WindowsWear held its 4th Annual Awards celebration Thursday night at 1 Oak in Manhattan.
WindowsWear keeps an archival collection of select fashion windows and visual displays dating back to 1931. The collection provides retailers, designers, brands and creative professionals with photos for competitive research, inspiration and trend ideas over the years as they look to create visuals for today’s store windows.
Each year, the company showcases more than 25,000 window displays in 10 or more major fashion capitals. The WindowsWear awards recognized the top window displays for 2015 in different categories. Awards were presented this year in 40 categories, such as best by city, season or color, and more. Creative teams in attendance this year included Barneys New York, Bloomingdale’s, Elie Tahari, Harrods, Kleinfeld Bridal and Moncler.
Here is a selection of some of the winners this year by city:
Barcelona: Bottega Veneta, showcasing captured butterflies and colorful leather goods in nets;
Mexico City: Hugo Boss, highlighting symmetry in a geometrical presentation;
Tokyo: Moncler, makeshift submarines play host for the backdrop to showcase the brand’s collection.

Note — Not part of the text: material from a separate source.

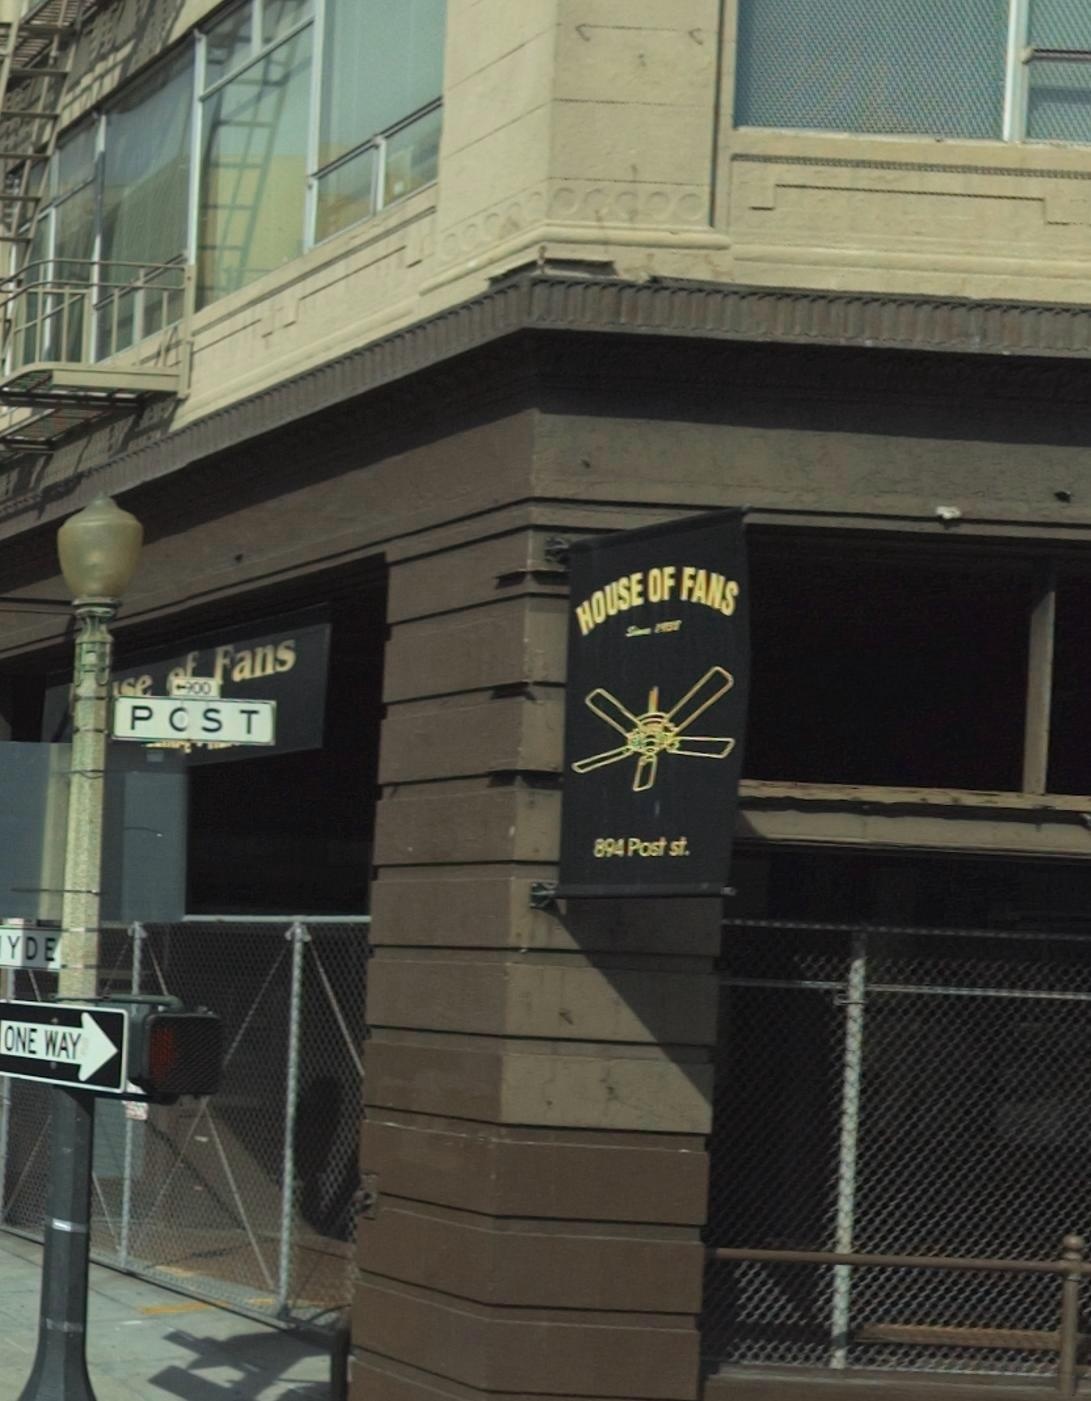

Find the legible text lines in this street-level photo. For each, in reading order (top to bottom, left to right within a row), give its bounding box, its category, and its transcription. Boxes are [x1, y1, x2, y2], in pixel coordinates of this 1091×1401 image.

Some of the other winners by category:
Best Women’s Window: Aritzia, garden flora provides a fresh look that is feminine and calming;
Best Men’s Window: Berluti, a contemporary masculine look highlights the men’s wear line and accessories;
The Color Red: Kleinfeld, Pnina Tornai’s bridal gown remains the focus amid a multidimensional red maze that incorporates various artifacts, also in red;
The Color Gold: Elie Tahari, featuring gold orbs as the backdrop;
The Color Black: Ralph Lauren, mixing a festive night sky backdrop and popping Champagne bottles;
Best Halloween Window: Saks Fifth Avenue, haute meets haunting in this spooky backdrop;
Best Archival Discovery: Lord & Taylor, a look back in time to September 1972 involving a collaboration between the retailer and Maison Valentino;
Best Interactive Window: Macy’s, celebrating the 50th anniversary of “Peanuts,” Schroeder’s giant piano synched up with a street-side touch-screen keyboard.